### WHAT YOU WILL DO
Starting with the first line of the listing, quote each line exactly until and including the one with "فهرست محصولات", leaving pictures out.

- - -

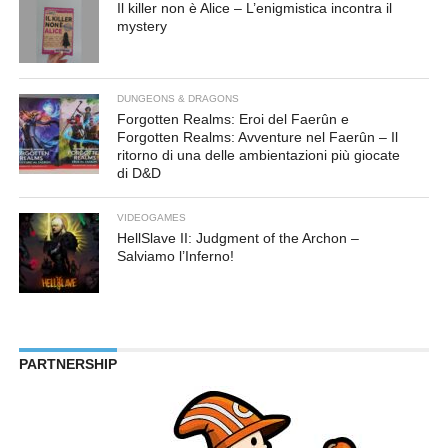
Il killer non è Alice – L’enigmistica incontra il
mystery
DUNGEONS & DRAGONS
Forgotten Realms: Eroi del Faerûn e
Forgotten Realms: Avventure nel Faerûn – Il
ritorno di una delle ambientazioni più giocate
di D&D
VIDEOGAMES
HellSlave II: Judgment of the Archon –
Salviamo l’Inferno!
PARTNERSHIP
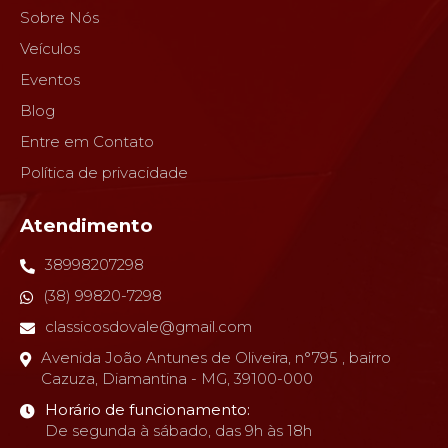
Sobre Nós
Veículos
Eventos
Blog
Entre em Contato
Política de privacidade
Atendimento
38998207298
(38) 99820-7298
classicosdovale@gmail.com
Avenida João Antunes de Oliveira, n°795 , bairro
Cazuza, Diamantina - MG, 39100-000
Horário de funcionamento:
De segunda à sábado, das 9h às 18h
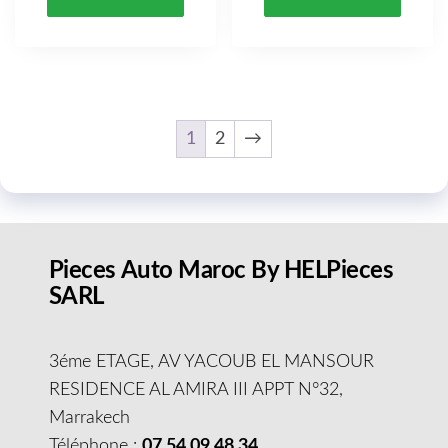
1
2
→
Pieces Auto Maroc By HELPieces
SARL
3éme ETAGE, AV YACOUB EL MANSOUR
RESIDENCE AL AMIRA III APPT N°32,
Marrakech
Téléphone :
07 54 09 48 34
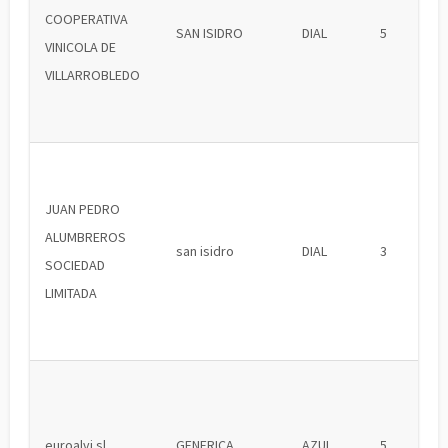
COOPERATIVA
SAN ISIDRO
DIAL
5
VINICOLA DE
VILLARROBLEDO
JUAN PEDRO
ALUMBREROS
san isidro
DIAL
3
SOCIEDAD
LIMITADA
euroalvi sl
GENERICA
AZUL
5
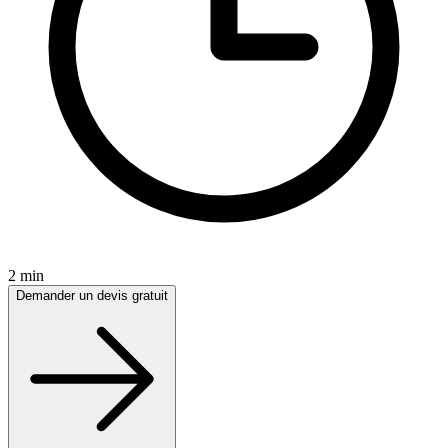
2 min
Demander un devis gratuit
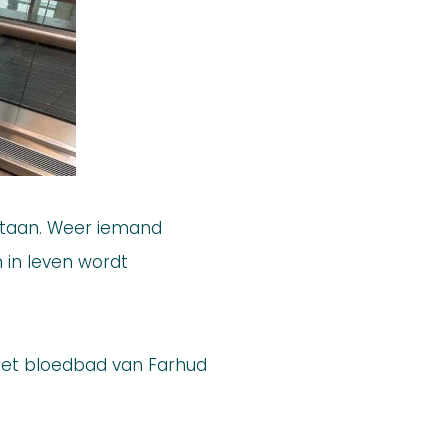
ilstaan. Weer iemand
 in leven wordt
1 het bloedbad van Farhud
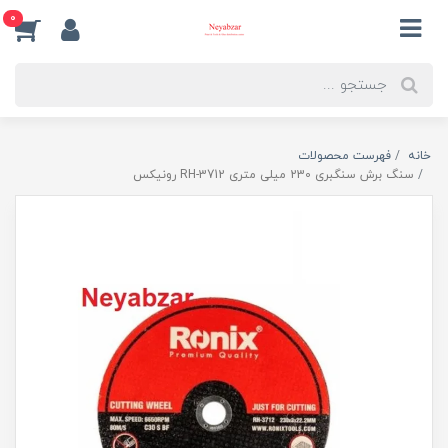
0
خانه
فهرست محصولات
سنگ برش سنگبری 230 میلی متری RH-3712 رونیکس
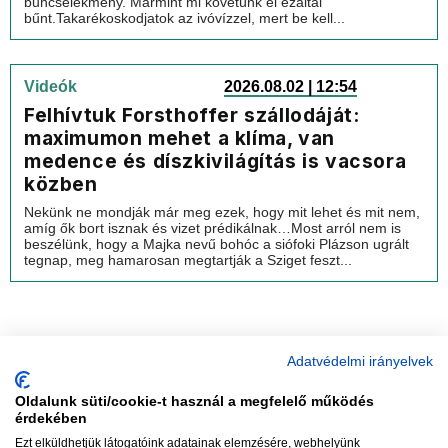
bűncselekmény. Mármint mi követünk el ezáltal
bűnt.Takarékoskodjatok az ivóvízzel, mert be kell...
Videók
2026.08.02 | 12:54
Felhívtuk Forsthoffer szállodáját:
maximumon mehet a klíma, van
medence és díszkivilágítás is vacsora
közben
Nekünk ne mondják már meg ezek, hogy mit lehet és mit nem,
amíg ők bort isznak és vizet prédikálnak…Most arról nem is
beszélünk, hogy a Majka nevű bohóc a siófoki Plázson ugrált
tegnap, meg hamarosan megtartják a Sziget feszt...
Adatvédelmi irányelvek
Oldalunk süti/cookie-t használ a megfelelő működés
vadhajtások
érdekében
Ezt elküldhetjük látogatóink adatainak elemzésére, webhelyünk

- - -

### FINISHED EXERCISE
Il killer non è Alice – L’enigmistica incontra il
mystery
DUNGEONS & DRAGONS
Forgotten Realms: Eroi del Faerûn e
Forgotten Realms: Avventure nel Faerûn – Il
ritorno di una delle ambientazioni più giocate
di D&D
VIDEOGAMES
HellSlave II: Judgment of the Archon –
Salviamo l’Inferno!
PARTNERSHIP
Sobre Nós
Veículos
Eventos
Blog
Entre em Contato
Política de privacidade
Atendimento
38998207298
(38) 99820-7298
classicosdovale@gmail.com
Avenida João Antunes de Oliveira, n°795 , bairro
Cazuza, Diamantina - MG, 39100-000
Horário de funcionamento:
De segunda à sábado, das 9h às 18h
1
2
→
Pieces Auto Maroc By HELPieces
SARL
3éme ETAGE, AV YACOUB EL MANSOUR
RESIDENCE AL AMIRA III APPT N°32,
Marrakech
Téléphone :
07 54 09 48 34
COOPERATIVA
SAN ISIDRO
DIAL
5
VINICOLA DE
VILLARROBLEDO
JUAN PEDRO
ALUMBREROS
san isidro
DIAL
3
SOCIEDAD
LIMITADA
euroalvi sl
GENERICA
AZUL
5
2 min
Demander un devis gratuit
ilstaan. Weer iemand
 in leven wordt
1 het bloedbad van Farhud
0
خانه
فهرست محصولات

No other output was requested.